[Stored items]
[Start of section]

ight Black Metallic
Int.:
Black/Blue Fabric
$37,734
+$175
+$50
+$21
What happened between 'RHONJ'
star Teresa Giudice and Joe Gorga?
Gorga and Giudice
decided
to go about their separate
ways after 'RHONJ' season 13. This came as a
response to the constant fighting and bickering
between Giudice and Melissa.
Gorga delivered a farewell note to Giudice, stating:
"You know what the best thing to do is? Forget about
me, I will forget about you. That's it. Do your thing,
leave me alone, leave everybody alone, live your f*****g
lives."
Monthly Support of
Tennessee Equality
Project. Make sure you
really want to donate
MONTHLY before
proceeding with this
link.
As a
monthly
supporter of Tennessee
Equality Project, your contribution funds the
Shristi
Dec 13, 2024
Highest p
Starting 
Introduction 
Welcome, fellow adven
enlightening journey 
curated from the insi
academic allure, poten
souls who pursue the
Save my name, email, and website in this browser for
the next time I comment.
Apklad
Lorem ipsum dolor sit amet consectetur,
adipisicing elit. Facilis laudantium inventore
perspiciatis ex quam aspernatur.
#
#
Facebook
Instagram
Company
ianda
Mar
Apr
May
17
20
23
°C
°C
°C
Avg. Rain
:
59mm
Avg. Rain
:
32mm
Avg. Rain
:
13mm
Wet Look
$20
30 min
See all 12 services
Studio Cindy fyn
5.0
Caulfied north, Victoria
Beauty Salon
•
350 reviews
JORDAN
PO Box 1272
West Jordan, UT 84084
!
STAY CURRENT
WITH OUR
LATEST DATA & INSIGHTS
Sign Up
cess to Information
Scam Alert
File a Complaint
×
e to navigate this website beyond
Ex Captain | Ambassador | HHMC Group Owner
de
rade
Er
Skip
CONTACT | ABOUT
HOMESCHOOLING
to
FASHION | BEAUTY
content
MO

[End of section]

> What you need to do:
Pull out each line above that contains the string "Equality". Matching is case-sensitive.

> Task solution:
Tennessee Equality
Equality Project, your contribution funds the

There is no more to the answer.